The call to our server still worked. But sklearn gave us some fairly serious warnings. We shouldn't ignore them. We got lucky this time, but sometimes things won't allways work.

(Note: I upgraded from scikit-learn 0.22.2 to latest. Had I upgraded from 0.20.0 to latest everything would have broken. This was a very serious actual issue that needed solving).

So we can't update scikit-learn. But you will probobly notice that on a more complicated system we won't be able to upgrade anything. Scikit learn was kind enough to give us a warning, but other technologies aren't as kind.

Sadly, this means two things are true. 

1) We can never update our software.

2) Two models trained on different computers cannot simultanously run on the same system.

Containers to the rescue!!
===

As my final trick I am going to wrap my entire python environment into a docker container. 
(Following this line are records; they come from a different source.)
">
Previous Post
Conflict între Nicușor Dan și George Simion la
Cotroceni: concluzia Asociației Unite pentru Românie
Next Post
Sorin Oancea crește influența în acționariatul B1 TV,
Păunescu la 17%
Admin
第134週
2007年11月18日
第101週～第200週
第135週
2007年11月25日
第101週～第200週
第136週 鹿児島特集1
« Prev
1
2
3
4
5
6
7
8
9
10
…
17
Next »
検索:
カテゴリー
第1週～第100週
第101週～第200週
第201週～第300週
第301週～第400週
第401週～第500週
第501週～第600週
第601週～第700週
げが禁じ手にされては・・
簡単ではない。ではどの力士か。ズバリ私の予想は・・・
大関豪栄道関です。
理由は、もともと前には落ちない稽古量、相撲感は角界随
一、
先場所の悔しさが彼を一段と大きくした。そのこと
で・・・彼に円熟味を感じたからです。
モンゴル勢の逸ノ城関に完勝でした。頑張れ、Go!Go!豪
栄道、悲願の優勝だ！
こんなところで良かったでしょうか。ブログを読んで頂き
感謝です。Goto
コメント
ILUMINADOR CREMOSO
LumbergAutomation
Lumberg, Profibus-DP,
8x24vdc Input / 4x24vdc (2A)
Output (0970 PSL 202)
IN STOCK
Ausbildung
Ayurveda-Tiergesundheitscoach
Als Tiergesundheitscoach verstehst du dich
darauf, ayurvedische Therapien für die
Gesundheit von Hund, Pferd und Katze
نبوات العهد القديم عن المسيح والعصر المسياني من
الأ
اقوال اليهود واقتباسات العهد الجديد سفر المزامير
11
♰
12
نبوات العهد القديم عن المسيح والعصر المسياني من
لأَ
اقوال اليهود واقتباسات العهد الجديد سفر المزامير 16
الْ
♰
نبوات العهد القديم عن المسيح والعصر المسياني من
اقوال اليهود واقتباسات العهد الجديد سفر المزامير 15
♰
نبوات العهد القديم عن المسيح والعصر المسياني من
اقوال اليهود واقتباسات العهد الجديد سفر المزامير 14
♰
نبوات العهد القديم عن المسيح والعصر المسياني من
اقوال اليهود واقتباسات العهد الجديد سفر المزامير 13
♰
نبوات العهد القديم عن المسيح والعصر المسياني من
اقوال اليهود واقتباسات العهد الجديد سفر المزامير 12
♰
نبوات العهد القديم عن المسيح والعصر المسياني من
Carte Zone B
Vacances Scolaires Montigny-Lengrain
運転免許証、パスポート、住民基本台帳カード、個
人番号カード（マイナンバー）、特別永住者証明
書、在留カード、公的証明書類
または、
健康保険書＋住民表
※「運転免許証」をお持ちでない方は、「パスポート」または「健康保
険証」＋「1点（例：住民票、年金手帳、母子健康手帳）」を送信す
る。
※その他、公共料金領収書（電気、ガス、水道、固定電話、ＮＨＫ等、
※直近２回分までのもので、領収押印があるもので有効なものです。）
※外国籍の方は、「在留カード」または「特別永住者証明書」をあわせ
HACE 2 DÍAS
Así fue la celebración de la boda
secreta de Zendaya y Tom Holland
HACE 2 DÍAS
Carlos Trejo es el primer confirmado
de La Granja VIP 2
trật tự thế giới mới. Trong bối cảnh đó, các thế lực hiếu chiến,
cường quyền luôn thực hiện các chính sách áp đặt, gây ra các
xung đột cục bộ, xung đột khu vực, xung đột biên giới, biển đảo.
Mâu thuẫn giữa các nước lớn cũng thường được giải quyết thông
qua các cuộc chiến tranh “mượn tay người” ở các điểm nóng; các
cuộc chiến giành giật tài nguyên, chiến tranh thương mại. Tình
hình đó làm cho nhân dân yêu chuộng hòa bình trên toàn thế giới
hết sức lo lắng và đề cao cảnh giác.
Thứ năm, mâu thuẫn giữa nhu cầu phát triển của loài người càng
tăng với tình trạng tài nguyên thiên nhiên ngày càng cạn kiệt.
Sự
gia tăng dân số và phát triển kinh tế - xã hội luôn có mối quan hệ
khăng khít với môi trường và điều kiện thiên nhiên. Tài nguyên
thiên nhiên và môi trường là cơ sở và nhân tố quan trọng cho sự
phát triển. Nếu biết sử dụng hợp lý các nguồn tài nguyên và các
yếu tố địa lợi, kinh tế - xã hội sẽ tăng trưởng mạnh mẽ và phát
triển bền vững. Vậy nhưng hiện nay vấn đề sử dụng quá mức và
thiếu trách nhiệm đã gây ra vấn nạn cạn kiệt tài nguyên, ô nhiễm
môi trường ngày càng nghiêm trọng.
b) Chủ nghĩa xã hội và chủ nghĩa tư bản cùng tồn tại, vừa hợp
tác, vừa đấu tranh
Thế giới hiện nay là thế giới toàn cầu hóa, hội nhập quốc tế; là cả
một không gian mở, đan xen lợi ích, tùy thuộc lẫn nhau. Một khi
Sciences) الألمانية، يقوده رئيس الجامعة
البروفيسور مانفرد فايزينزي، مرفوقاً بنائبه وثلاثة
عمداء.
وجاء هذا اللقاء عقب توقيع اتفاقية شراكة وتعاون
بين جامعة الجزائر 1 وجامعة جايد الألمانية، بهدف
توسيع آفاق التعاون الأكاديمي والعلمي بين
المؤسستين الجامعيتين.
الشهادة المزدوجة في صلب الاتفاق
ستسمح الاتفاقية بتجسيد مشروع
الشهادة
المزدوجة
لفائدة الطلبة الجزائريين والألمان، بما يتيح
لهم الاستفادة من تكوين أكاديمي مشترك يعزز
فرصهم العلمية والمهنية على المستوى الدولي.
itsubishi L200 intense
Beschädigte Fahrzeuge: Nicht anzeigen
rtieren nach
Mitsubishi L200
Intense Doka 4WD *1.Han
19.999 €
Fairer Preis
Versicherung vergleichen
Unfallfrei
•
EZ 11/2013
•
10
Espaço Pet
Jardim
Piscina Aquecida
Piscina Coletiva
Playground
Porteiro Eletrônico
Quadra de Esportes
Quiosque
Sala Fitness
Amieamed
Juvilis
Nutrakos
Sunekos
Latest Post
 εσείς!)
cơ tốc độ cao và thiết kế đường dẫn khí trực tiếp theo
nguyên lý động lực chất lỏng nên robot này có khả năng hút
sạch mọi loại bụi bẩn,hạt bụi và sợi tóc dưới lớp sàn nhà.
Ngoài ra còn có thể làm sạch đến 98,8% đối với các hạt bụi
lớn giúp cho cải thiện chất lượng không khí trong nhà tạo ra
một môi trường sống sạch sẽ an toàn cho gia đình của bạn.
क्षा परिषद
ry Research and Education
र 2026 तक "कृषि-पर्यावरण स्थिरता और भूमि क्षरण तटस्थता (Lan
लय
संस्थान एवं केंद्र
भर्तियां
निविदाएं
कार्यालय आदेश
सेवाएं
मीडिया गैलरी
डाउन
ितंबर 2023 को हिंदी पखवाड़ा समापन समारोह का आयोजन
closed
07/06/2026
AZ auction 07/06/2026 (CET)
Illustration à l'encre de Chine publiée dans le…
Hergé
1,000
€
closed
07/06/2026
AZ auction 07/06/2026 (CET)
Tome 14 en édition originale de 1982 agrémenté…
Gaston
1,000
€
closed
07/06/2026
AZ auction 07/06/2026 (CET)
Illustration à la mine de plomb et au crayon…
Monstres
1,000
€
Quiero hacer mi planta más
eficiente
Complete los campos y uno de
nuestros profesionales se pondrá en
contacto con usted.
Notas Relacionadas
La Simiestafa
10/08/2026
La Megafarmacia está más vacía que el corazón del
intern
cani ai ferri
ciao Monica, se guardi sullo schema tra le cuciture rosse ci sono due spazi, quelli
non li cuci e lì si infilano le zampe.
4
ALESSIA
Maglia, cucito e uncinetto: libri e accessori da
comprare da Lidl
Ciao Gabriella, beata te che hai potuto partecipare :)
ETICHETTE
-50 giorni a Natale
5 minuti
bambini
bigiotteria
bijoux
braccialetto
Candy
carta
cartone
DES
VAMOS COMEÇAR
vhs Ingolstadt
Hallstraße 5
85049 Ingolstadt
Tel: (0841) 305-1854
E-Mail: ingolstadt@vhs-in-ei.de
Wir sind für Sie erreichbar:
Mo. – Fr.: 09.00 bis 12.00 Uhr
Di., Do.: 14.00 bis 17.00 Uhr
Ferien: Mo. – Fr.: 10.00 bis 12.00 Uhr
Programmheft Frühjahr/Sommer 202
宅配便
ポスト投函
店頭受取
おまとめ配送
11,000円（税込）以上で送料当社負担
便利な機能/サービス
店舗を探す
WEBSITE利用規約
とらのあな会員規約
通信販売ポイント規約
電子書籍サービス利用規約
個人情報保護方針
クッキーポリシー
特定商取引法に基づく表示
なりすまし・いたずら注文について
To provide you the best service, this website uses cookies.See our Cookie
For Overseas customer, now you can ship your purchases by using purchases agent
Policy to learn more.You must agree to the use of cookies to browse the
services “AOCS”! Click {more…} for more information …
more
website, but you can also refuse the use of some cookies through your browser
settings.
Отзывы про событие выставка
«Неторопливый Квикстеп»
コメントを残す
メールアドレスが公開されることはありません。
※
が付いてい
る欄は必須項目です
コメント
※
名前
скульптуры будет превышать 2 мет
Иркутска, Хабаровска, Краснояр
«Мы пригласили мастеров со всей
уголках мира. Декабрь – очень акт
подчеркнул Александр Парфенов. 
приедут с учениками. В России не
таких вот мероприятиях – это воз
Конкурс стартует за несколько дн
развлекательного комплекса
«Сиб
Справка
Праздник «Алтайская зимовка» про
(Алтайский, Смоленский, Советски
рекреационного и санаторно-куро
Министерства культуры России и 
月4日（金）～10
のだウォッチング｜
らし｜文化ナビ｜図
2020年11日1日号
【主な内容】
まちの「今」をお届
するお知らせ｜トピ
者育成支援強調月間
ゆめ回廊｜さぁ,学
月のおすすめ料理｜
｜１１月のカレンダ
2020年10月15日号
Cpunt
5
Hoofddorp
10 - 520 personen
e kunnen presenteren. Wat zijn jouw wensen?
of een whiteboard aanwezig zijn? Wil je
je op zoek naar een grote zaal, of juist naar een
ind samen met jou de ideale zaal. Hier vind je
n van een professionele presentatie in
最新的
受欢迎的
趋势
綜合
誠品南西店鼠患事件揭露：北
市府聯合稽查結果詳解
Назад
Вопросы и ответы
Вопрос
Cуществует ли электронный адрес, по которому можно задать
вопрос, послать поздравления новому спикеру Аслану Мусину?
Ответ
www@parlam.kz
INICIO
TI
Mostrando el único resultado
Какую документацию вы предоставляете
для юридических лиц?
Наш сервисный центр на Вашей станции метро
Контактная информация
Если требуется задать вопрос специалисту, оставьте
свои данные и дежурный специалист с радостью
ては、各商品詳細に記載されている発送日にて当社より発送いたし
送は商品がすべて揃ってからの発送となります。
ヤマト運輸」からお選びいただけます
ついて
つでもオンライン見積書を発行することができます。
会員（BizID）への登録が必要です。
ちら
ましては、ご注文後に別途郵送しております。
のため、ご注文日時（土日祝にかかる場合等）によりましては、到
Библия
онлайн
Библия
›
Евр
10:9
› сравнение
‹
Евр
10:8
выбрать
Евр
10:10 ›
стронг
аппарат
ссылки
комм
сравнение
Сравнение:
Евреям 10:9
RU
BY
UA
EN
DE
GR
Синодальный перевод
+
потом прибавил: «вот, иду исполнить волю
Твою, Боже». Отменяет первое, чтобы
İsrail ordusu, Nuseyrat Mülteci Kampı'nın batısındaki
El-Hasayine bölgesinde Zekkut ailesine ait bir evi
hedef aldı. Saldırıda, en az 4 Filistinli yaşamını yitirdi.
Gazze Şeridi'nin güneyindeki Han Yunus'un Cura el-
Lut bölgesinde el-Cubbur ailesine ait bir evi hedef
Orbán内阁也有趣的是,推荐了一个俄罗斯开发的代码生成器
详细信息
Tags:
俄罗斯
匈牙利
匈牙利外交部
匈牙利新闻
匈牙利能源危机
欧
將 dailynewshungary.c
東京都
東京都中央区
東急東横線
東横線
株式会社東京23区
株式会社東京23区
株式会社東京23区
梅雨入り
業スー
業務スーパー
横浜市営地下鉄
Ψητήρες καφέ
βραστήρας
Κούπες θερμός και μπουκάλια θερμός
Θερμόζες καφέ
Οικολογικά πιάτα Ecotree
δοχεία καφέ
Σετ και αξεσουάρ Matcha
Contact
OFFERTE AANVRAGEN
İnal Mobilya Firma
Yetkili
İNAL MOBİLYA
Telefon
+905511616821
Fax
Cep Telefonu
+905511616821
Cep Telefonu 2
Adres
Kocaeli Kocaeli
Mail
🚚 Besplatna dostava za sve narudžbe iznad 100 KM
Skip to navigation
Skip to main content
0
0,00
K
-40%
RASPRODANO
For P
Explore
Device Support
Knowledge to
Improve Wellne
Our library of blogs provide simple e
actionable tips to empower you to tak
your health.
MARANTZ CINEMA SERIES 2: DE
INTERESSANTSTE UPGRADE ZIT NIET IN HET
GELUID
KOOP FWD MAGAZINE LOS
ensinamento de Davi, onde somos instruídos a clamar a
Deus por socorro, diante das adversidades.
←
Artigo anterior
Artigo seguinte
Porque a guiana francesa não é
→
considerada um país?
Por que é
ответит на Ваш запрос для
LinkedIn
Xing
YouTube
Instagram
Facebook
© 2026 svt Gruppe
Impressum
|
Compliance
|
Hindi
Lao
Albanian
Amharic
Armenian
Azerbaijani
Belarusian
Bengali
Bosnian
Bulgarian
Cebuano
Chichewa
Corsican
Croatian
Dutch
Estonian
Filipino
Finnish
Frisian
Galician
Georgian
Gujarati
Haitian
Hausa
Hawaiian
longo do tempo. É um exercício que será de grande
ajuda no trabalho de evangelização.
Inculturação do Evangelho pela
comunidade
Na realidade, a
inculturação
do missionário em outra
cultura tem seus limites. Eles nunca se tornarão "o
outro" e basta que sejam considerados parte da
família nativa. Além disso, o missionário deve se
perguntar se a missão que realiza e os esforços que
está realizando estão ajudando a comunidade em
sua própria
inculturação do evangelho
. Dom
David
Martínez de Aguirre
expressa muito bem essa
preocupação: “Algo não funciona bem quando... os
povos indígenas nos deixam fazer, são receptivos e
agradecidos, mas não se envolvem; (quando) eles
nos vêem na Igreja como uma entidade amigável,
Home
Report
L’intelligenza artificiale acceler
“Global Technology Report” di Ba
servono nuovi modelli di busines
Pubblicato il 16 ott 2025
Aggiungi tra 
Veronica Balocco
But first we need to save our python environment using the python default package manager pip.

In [21]:
import os

In [22]:
os.system("pip3 freeze > requirements.txt")

0

(See Dockerfile for final result)

In [29]:
# The following are command line functions that likely won't work in jupyter.
# I am recording them here anyway for reference.

# build the server.
os.system("docker build -t ml_server .")
os.system("docker run -itp 8080:8080 ml_server") # Note, we have to explicity open ports to docker containers.

256

And now we test our new docker server.

In [15]:
import requests

In [19]:
response = requests.post("http://0.0.0.0:8080/score", json=sample_request)
response.json()

{'prediction': 'not virginica'}

All is well.

At least until we start trying to sync code at train time and inference time.

But that is a nightmare for another day.